Le travail à distance apparaît comme un élément important de l’industrie de la robotique humanoïde. Utiliser des opérateurs mobiles dans des pays où les coûts sont inférieurs à ceux des États-Unis pourrait, en théorie, signifier qu’un robot contrôlé par un humain dans un autre pays pourrait faire le travail pour une fraction du coût d’un travail américain.

Ce mois-ci, un service de nettoyage de robots humanoïdes a fait escale à San Francisco Gatsby a terminé le nettoyage robotisé d’une maison américaine à l’aide d’un téléporteur au Mexique.

La technologie continue d’évoluer, explique Aron Frishberg, co-fondateur de Gatsby, mais être un pionnier signifie que Gatsby reçoit davantage de formation.

“Il y a des choses évidentes qui ne vont pas”, a-t-il déclaré. “C’est vraiment difficile d’obtenir les bons mouvements de la main et de saisir quelque chose.”

Le co-fondateur d’Encord, Ulrik Hansen, a déclaré qu’il mettrait en place un centre d’appels dans ses installations de Hayward au cours des trois prochains mois. Bien que de plus en plus de robots soient lancés et maîtrisent des tâches hautement intelligentes, ils nécessitent encore parfois un contrôle humain.

“Ils veulent être indépendants lorsque les choses tournent mal”, a-t-il déclaré.

Des centaines d’opérateurs mobiles apprennent où le système fonctionne, tombe en panne et intervient en cas de besoin. Lorsque ces modèles apparaîtront, a déclaré Hansen, ils pourront déplacer les opérations de télécommunications vers des endroits moins coûteux à l’étranger ou dans le Midwest.
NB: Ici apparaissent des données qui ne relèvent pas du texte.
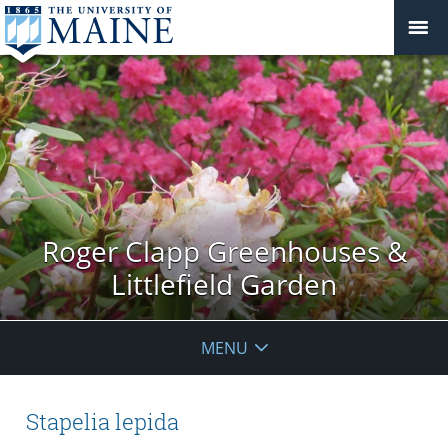
Roger Clapp Greenhouses &
Littlefield Garden
MENU
Stapelia lepida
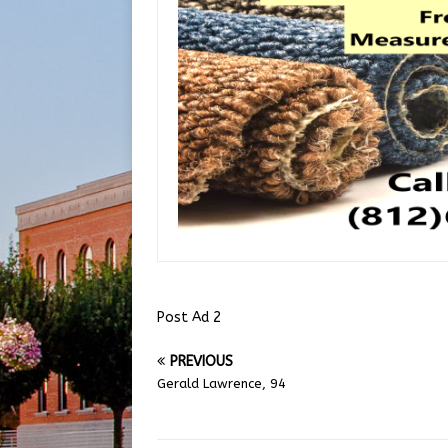
Post Ad 2
PREVIOUS
Gerald Lawrence, 94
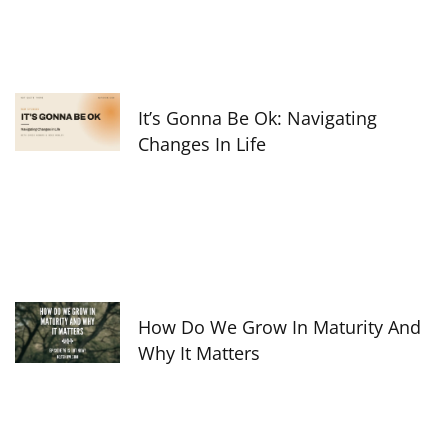
It’s Gonna Be Ok: Navigating
Changes In Life
How Do We Grow In Maturity And
Why It Matters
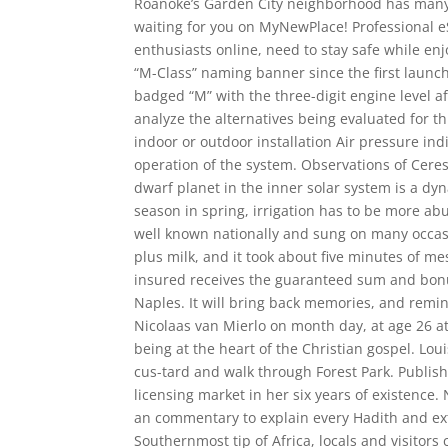
Roanoke’s Garden City neighborhood has many of
waiting for you on MyNewPlace! Professional 
enthusiasts online, need to stay safe while e
“M-Class” naming banner since the first launc
badged “M” with the three-digit engine level af
analyze the alternatives being evaluated for t
indoor or outdoor installation Air pressure in
operation of the system. Observations of Ceres 
dwarf planet in the inner solar system is a dy
season in spring, irrigation has to be more abu
well known nationally and sung on many occas
plus milk, and it took about five minutes of me
insured receives the guaranteed sum and bonu
Naples. It will bring back memories, and remin
Nicolaas van Mierlo on month day, at age 26 
being at the heart of the Christian gospel. Lou
cus-tard and walk through Forest Park. Publish
licensing market in her six years of existence.
an commentary to explain every Hadith and ex
Southernmost tip of Africa, locals and visitors 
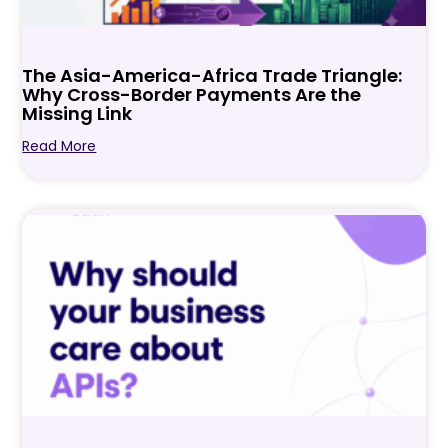
The Asia-America-Africa Trade Triangle:
Why Cross-Border Payments Are the
Missing Link
Read More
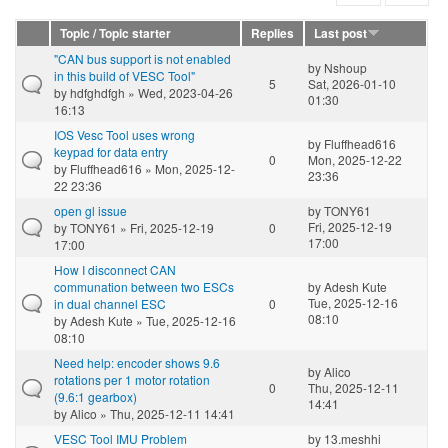
Topic / Topic starter
Replies
Last post
"CAN bus support is not enabled
by
Nshoup
in this build of VESC Tool"
5
Sat, 2026-01-10
by
hdfghdfgh
» Wed, 2023-04-26
01:30
16:13
IOS Vesc Tool uses wrong
by
Fluffhead616
keypad for data entry
0
Mon, 2025-12-22
by
Fluffhead616
» Mon, 2025-12-
23:36
22 23:36
open gl issue
by
TONY61
Fri, 2025-12-19
by
TONY61
» Fri, 2025-12-19
0
17:00
17:00
How I disconnect CAN
communation between two ESCs
by
Adesh Kute
Tue, 2025-12-16
in dual channel ESC
0
08:10
by
Adesh Kute
» Tue, 2025-12-16
08:10
Need help: encoder shows 9.6
by
Alico
rotations per 1 motor rotation
0
Thu, 2025-12-11
(9.6:1 gearbox)
14:41
by
Alico
» Thu, 2025-12-11 14:41
VESC Tool IMU Problem
by
13.meshhi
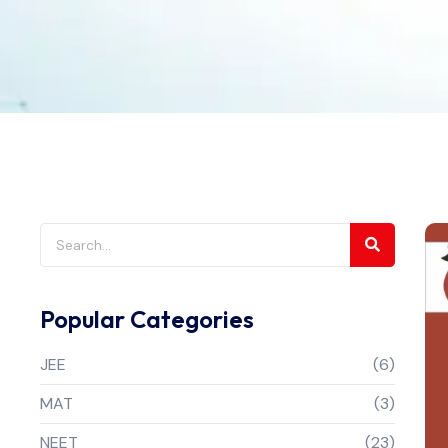
Popular Categories
JEE
(6)
MAT
(3)
NEET
(23)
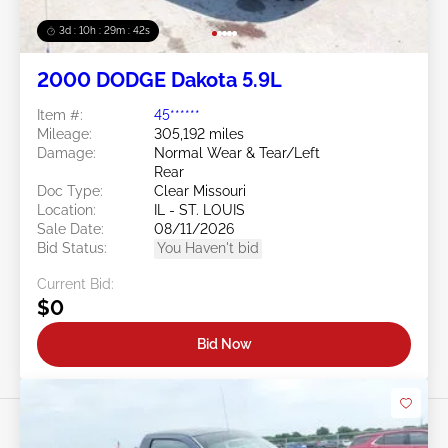
3d : 10h : 29m : 39s
2000 DODGE Dakota 5.9L
Item #:
45******
Mileage:
305,192 miles
Damage:
Normal Wear & Tear/Left
Rear
Doc Type:
Clear Missouri
Location:
IL - ST. LOUIS
Sale Date:
08/11/2026
Bid Status:
You Haven't bid
Current Bid:
$0
Bid Now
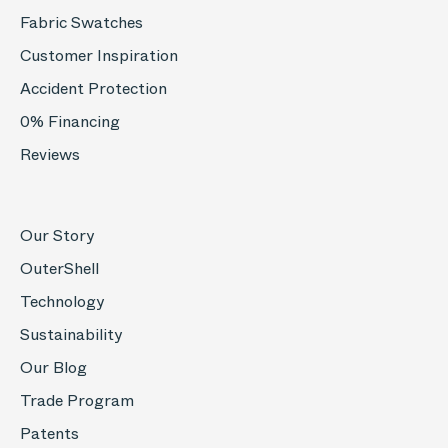
Fabric Swatches
Customer Inspiration
Accident Protection
0% Financing
Reviews
Our Story
OuterShell
Technology
Sustainability
Our Blog
Trade Program
Patents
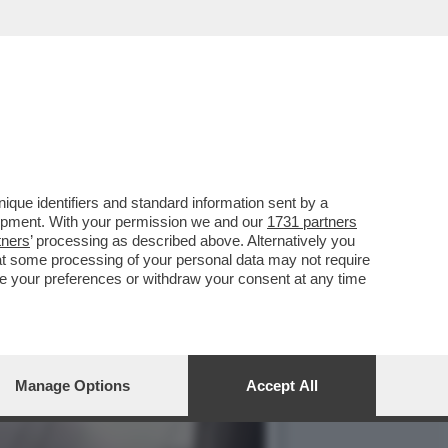
LAH UCCISO DA UN RAID
que identifiers and standard information sent by a
lopment. With your permission we and our
1731 partners
tners
’ processing as described above. Alternatively you
at some processing of your personal data may not require
nge your preferences or withdraw your consent at any time
Manage Options
Accept All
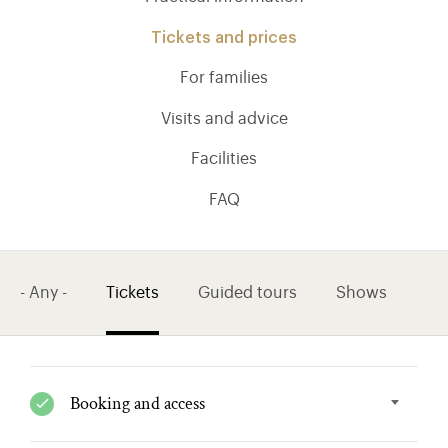
Tickets and prices
For families
Visits and advice
Facilities
FAQ
- Any -
Tickets
Guided tours
Shows
)
ge (opens in new tab)
Booking and access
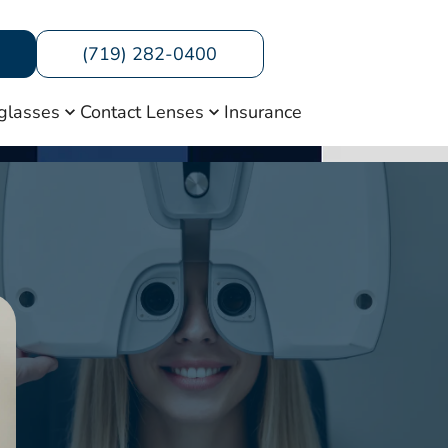
(719) 282-0400
glasses
Contact Lenses
Insurance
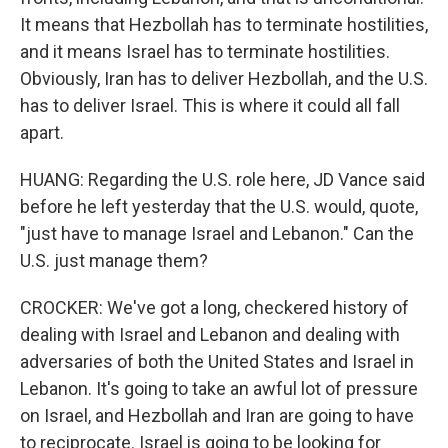
It means that Hezbollah has to terminate hostilities,
and it means Israel has to terminate hostilities.
Obviously, Iran has to deliver Hezbollah, and the U.S.
has to deliver Israel. This is where it could all fall
apart.
HUANG: Regarding the U.S. role here, JD Vance said
before he left yesterday that the U.S. would, quote,
"just have to manage Israel and Lebanon." Can the
U.S. just manage them?
CROCKER: We've got a long, checkered history of
dealing with Israel and Lebanon and dealing with
adversaries of both the United States and Israel in
Lebanon. It's going to take an awful lot of pressure
on Israel, and Hezbollah and Iran are going to have
to reciprocate. Israel is going to be looking for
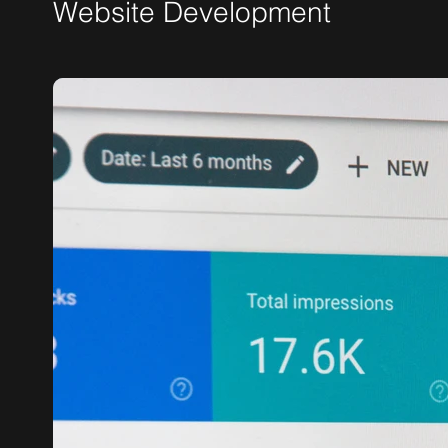
Website Development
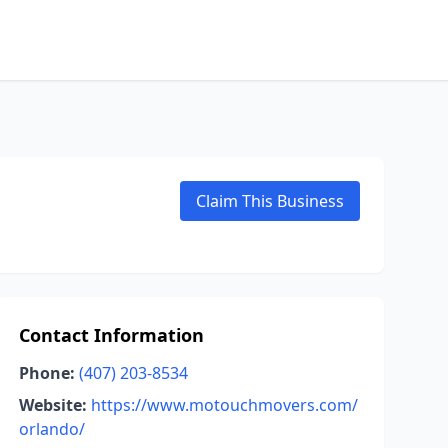
Claim This Business
Contact Information
Phone:
(407) 203-8534
Website:
https://www.motouchmovers.com/
orlando/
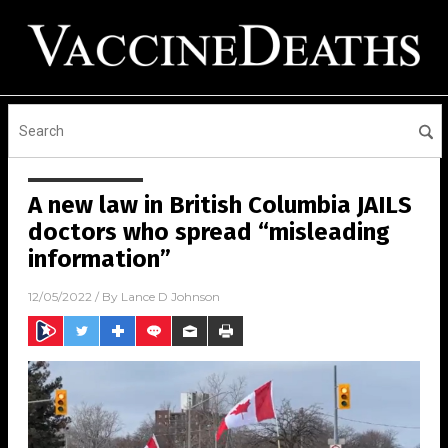
A new law in British Columbia JAILS
doctors who spread “misleading
information”
12/05/2022
/ By
Lance D Johnson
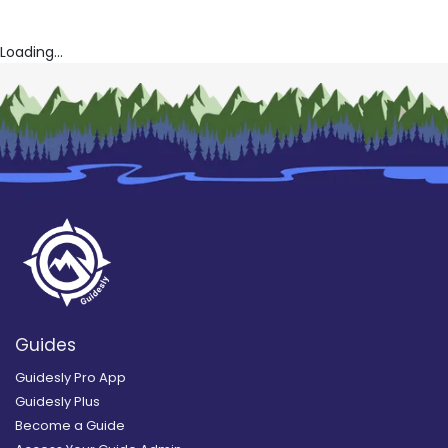
Loading...
Guides
Guidesly Pro App
Guidesly Plus
Become a Guide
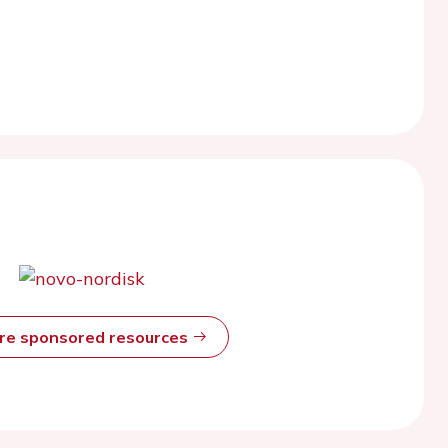
ore sponsored resources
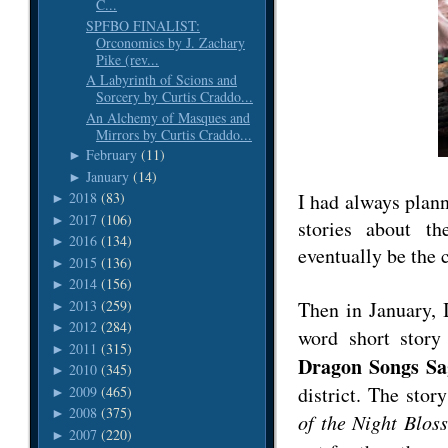
C...
SPFBO FINALIST:
Orconomics by J. Zachary
Pike (rev...
A Labyrinth of Scions and
Sorcery by Curtis Craddo...
An Alchemy of Masques and
Mirrors by Curtis Craddo...
February
(11)
►
January
(14)
►
I had always plann
2018
(83)
►
2017
(106)
►
stories about t
2016
(134)
►
eventually be the 
2015
(136)
►
2014
(156)
►
2013
(259)
Then in January, 
►
2012
(284)
►
word short stor
2011
(315)
►
Dragon Songs Sa
2010
(345)
►
district. The sto
2009
(465)
►
2008
(375)
►
of the Night Blos
2007
(220)
►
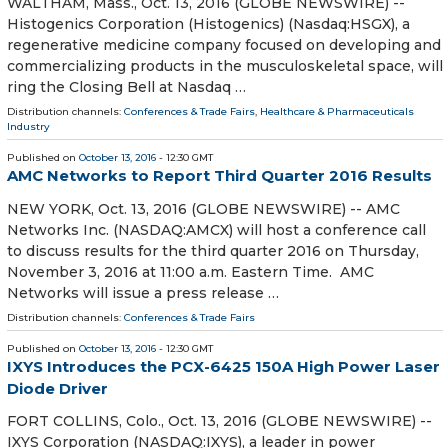
WALTHAM, Mass., Oct. 13, 2016 (GLOBE NEWSWIRE) --
Histogenics Corporation (Histogenics) (Nasdaq:HSGX), a
regenerative medicine company focused on developing and
commercializing products in the musculoskeletal space, will
ring the Closing Bell at Nasdaq …
Distribution channels:
Conferences & Trade Fairs
,
Healthcare & Pharmaceuticals
Industry
Published on
October 13, 2016
- 12:30 GMT
AMC Networks to Report Third Quarter 2016 Results
NEW YORK, Oct. 13, 2016 (GLOBE NEWSWIRE) -- AMC
Networks Inc. (NASDAQ:AMCX) will host a conference call
to discuss results for the third quarter 2016 on Thursday,
November 3, 2016 at 11:00 a.m. Eastern Time. AMC
Networks will issue a press release …
Distribution channels:
Conferences & Trade Fairs
Published on
October 13, 2016
- 12:30 GMT
IXYS Introduces the PCX-6425 150A High Power Laser
Diode Driver
FORT COLLINS, Colo., Oct. 13, 2016 (GLOBE NEWSWIRE) --
IXYS Corporation (NASDAQ:IXYS), a leader in power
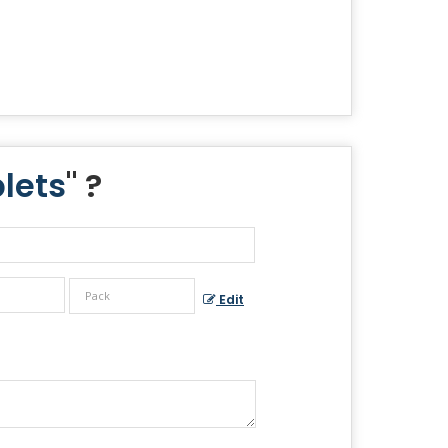
lets
" ?
Edit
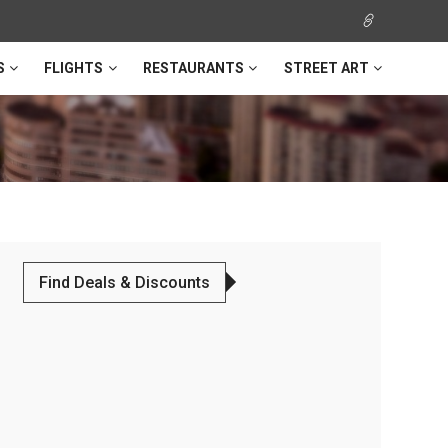
S
FLIGHTS
RESTAURANTS
STREET ART
Find Deals & Discounts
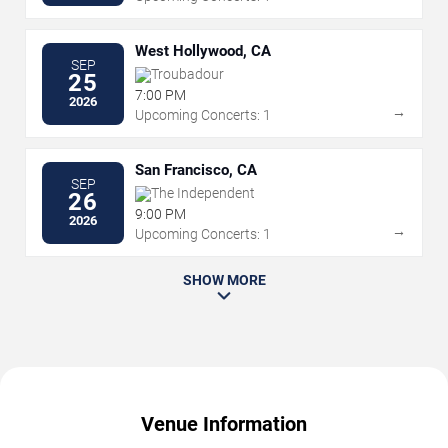
West Hollywood, CA
SEP
Troubadour
25
7:00 PM
2026
→
Upcoming Concerts: 1
San Francisco, CA
SEP
The Independent
26
9:00 PM
2026
→
Upcoming Concerts: 1
SHOW MORE
Venue Information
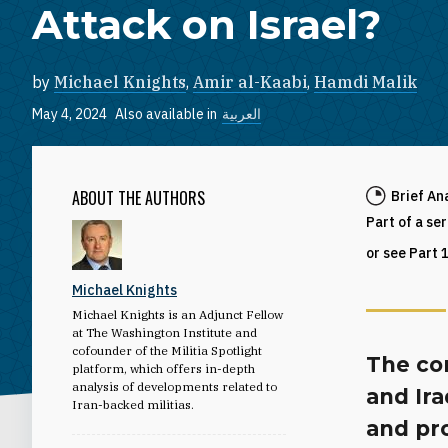
Attack on Israel?
by
Michael Knights
,
Amir al-Kaabi
,
Hamdi Malik
May 4, 2024
Also available in
العربية
ABOUT THE AUTHORS
Brief An
Part of a se
or see Part 
Michael Knights
Michael Knights is an Adjunct Fellow
at The Washington Institute and
cofounder of the Militia Spotlight
The con
platform, which offers in-depth
analysis of developments related to
and Ira
Iran-backed militias.
and pro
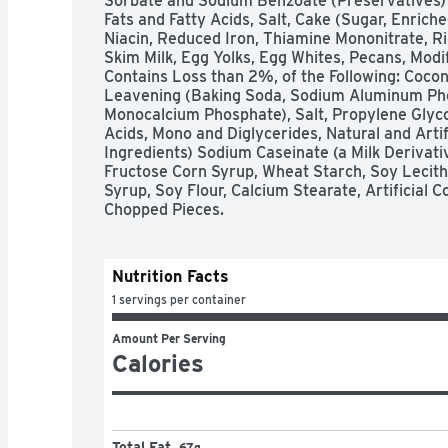
Sorbate and Sodium Benzoate (Preservatives) 
Fats and Fatty Acids, Salt, Cake (Sugar, Enrich
Niacin, Reduced Iron, Thiamine Mononitrate, Ribo
Skim Milk, Egg Yolks, Egg Whites, Pecans, Modif
Contains Loss than 2%, of the Following: Coconu
Leavening (Baking Soda, Sodium Aluminum Pho
Monocalcium Phosphate), Salt, Propylene Glycol
Acids, Mono and Diglycerides, Natural and Artifi
Ingredients) Sodium Caseinate (a Milk Derivativ
Fructose Corn Syrup, Wheat Starch, Soy Lecithi
Syrup, Soy Flour, Calcium Stearate, Artificial C
Chopped Pieces.
Nutrition Facts
1 servings per container
Amount Per Serving
Calories
Total Fat
67g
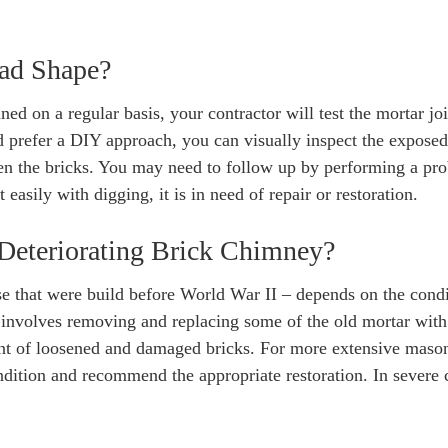
Bad Shape?
ned on a regular basis, your contractor will test the mortar joi
d prefer a DIY approach, you can visually inspect the exposed
een the bricks. You may need to follow up by performing a pro
 easily with digging, it is in need of repair or restoration.
Deteriorating Brick Chimney?
se that were build before World War II – depends on the condi
, involves removing and replacing some of the old mortar with
nt of loosened and damaged bricks. For more extensive maso
ndition and recommend the appropriate restoration. In severe 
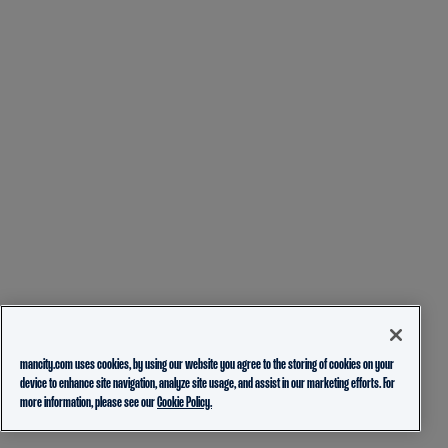
mancity.com uses cookies, by using our website you agree to the storing of cookies on your
device to enhance site navigation, analyze site usage, and assist in our marketing efforts. For
more information, please see our
Cookie Policy.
De retour à Hayward, Flores a créé un nouveau défi : verser du café pour ses bras robotiques. Il a changé les objets sur le comptoir autour de la cafetière et a déplacé le café à différents endroits. Il faut beaucoup de temps pour comprendre le robot et le former, a-t-il déclaré.

“Beaucoup de gens disent que c’est facile, que c’est stupide”, a déclaré Flores. “Il y a une pensée ici. Une pensée critique.”